After the Roman withdrawal in AD 271, the population of Moldova was influenced by such cultures as the Byzantine Empire, the neighbouring Magyar and Slavic population, and later by the Ottoman Turks. A strong Western European influence in Moldovan literature and arts was prevalent in the 19th Century.
During the Soviet rule in Moldova, similarities with Romanian culture were hidden, exemplified in the Moldovan national costume, where the traditional Romanian moccasin was replaced by the Russian boot. A central part in traditional folk culture is played by the Mioritaor Mesterul Manole, an ancient folk ballad. In the rural areas of Moldova, the making of such folk crafts as weaving and ceramics continue to be practiced today. The traditions of folk culture are further promoted on a national level, presented by the Moldova’s Republic Dance Company (Joc) and the folk choir Doina.
The first Moldovan books were mid-17th-century religious texts. Distinguished artists in the development of Moldova include the scholar and prince Dimitrie Cantemir, the philologist and historian Bogdan Hasdeu, writer Ion Creanga and the poet Mihai Eminescu. There are many prominent writers today in Moldova, such as Pavel Botu, Nicolae Dabija and Ion Druta. In 1991, some 520 books were published in the country, of which 402 written in the Romanian language, 108 in Russian, 2 in Bulgarian and 8 in Gagauz.
Moldova boasted 12 professional theatres in the early 1990s. Most of the theatres today perform in the Romanian language. The Russian Drama Theatre A. Chekhov in Chisinau and the Russian Drama and Comedy Theatre in Tiraspol perform primarily in Russian, while the Licurici Republic Puppet Theatre in Chisinau performs both in Romanian and Russian. Music artists form a number of Real Art bands, such as the folk music orchestra Lautarii with director Nicolae Botgros and Ciocirlia led by Sergey Loonkevich. Ethnic minorities also make up folklore groups and amateur theatres throughout the country.

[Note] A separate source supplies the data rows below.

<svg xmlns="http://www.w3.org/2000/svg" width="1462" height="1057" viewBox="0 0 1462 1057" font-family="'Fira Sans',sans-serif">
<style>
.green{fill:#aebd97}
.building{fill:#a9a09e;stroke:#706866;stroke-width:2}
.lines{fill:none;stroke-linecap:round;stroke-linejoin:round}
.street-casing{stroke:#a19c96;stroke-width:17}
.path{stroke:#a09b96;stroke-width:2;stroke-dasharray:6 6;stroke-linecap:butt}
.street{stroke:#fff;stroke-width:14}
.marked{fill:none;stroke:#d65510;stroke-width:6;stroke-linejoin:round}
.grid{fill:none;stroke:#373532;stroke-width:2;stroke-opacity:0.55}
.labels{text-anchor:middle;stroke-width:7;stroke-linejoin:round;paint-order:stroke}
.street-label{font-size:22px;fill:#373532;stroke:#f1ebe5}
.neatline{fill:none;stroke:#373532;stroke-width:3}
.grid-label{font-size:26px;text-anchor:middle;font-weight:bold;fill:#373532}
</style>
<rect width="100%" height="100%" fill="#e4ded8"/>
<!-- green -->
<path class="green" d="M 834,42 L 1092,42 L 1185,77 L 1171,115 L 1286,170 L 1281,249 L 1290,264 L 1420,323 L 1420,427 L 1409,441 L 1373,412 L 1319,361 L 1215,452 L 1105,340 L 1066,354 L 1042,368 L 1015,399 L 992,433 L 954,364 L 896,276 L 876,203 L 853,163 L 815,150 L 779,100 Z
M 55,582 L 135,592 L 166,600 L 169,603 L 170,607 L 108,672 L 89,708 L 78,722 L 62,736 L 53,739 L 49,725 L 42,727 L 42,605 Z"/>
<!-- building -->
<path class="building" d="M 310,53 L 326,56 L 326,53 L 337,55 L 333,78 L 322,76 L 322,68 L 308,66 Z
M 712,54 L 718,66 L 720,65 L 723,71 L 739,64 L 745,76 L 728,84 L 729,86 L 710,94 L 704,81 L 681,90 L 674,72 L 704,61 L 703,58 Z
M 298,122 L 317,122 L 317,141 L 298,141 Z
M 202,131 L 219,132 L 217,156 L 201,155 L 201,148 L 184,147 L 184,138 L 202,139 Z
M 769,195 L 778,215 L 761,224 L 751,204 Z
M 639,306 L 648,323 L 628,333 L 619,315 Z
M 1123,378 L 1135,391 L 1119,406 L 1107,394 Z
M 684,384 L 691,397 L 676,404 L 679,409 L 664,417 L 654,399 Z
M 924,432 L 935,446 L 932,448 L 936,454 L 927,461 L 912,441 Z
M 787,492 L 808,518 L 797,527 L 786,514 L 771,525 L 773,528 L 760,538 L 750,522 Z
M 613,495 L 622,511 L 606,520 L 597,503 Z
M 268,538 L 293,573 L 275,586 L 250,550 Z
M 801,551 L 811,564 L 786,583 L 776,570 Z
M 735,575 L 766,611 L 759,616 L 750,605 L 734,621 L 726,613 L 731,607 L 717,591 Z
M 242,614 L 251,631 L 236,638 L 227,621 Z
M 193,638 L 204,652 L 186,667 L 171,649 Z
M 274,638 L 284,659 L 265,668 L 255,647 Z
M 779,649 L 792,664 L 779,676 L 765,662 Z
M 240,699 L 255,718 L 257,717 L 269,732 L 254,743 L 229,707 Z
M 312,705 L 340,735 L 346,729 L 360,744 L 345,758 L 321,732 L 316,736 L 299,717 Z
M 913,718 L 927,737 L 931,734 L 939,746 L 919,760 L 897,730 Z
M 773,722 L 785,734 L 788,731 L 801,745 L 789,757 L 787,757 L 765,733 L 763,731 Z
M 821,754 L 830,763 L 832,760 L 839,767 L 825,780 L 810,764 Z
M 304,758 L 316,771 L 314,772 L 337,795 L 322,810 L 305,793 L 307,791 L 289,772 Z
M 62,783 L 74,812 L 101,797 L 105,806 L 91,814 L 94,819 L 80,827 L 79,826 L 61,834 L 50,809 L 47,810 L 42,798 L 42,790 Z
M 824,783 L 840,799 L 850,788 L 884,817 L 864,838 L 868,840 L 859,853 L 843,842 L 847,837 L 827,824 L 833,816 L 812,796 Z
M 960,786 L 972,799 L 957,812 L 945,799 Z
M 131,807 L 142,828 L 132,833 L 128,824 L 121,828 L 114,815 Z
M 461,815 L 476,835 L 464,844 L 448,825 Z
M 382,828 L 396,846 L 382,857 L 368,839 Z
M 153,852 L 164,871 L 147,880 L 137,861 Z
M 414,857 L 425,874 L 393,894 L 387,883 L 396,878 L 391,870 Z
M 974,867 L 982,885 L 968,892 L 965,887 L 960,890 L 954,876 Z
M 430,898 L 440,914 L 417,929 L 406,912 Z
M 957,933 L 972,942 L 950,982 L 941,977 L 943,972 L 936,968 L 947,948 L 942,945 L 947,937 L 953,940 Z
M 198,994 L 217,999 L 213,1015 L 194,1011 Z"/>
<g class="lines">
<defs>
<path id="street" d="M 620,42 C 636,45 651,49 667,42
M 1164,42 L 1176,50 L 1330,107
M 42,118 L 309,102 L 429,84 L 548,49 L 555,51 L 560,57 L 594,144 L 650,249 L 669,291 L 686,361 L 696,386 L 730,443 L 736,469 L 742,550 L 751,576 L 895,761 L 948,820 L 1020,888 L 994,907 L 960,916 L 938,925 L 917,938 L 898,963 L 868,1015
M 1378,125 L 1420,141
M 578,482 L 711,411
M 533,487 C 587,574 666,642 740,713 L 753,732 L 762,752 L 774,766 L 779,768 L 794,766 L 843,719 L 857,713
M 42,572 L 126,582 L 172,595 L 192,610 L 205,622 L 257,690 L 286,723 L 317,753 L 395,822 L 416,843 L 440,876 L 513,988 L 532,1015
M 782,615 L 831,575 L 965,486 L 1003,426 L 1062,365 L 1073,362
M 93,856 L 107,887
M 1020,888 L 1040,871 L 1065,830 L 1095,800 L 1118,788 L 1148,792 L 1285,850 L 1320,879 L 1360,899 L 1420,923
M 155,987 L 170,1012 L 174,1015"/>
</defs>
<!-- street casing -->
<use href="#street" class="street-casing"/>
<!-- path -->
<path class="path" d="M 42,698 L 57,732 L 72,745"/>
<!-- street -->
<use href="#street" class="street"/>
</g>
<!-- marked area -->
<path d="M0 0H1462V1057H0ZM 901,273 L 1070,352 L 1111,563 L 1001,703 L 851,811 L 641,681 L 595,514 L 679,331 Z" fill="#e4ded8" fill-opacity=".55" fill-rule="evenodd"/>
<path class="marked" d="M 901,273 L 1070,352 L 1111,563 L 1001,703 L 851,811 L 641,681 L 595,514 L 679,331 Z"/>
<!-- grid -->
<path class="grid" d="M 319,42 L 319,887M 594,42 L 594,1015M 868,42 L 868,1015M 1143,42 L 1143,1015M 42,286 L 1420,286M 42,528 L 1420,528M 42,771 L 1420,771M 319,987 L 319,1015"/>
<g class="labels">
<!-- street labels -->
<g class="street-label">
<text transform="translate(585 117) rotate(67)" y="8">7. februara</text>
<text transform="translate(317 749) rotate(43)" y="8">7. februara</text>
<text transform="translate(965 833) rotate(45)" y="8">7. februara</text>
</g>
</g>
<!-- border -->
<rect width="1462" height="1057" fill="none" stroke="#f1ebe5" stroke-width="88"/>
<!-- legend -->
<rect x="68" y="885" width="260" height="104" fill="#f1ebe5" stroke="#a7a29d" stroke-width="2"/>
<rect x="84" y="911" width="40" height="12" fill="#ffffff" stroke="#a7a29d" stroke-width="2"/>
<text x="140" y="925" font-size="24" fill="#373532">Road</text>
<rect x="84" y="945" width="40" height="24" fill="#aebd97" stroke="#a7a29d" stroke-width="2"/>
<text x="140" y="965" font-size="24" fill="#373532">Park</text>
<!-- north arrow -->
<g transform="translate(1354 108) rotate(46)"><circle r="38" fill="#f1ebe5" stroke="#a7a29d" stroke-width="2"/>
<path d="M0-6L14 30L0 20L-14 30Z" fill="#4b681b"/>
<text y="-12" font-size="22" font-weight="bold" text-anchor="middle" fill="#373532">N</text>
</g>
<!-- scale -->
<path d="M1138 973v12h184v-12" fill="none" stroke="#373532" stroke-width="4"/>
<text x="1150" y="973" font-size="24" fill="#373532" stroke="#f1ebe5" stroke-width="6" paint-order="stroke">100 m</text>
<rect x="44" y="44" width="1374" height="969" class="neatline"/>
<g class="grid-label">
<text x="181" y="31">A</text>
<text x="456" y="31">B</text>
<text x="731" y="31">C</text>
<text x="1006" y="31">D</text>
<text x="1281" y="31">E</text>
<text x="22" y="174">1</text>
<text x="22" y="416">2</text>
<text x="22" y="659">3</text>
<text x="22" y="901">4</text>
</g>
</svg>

Moldovan music is also closely related to its neighbour, Romania, characterised by swift and complex rhythms, a trait shared with many Eastern European folk traditions. Hip Hop, Rock, Pop and other musical genres have their fans in Moldova as well. Among the internationally famous Pop stars include O’Zone, a Romanian and Moldovan band whose Dragostea din tei was a European hit in 2004. Vladimir Pgrebniuc is a well-known guitarist and song writer, while Natalia Barbu is popular in Germany, Ukraine and Romania. In the 1970s, the Flacai band was well known, whose hometown Cahul was turned into a significant music centre.
Moldovan folk culture flourished during the Soviet era, as it was strongly promoted by the government. However, many of the elements of its folk culture were altered to obscure the common history of Romania and Moldova. Today, the most significant element of Moldovan folk culture is the Miorita, an ancient ballad.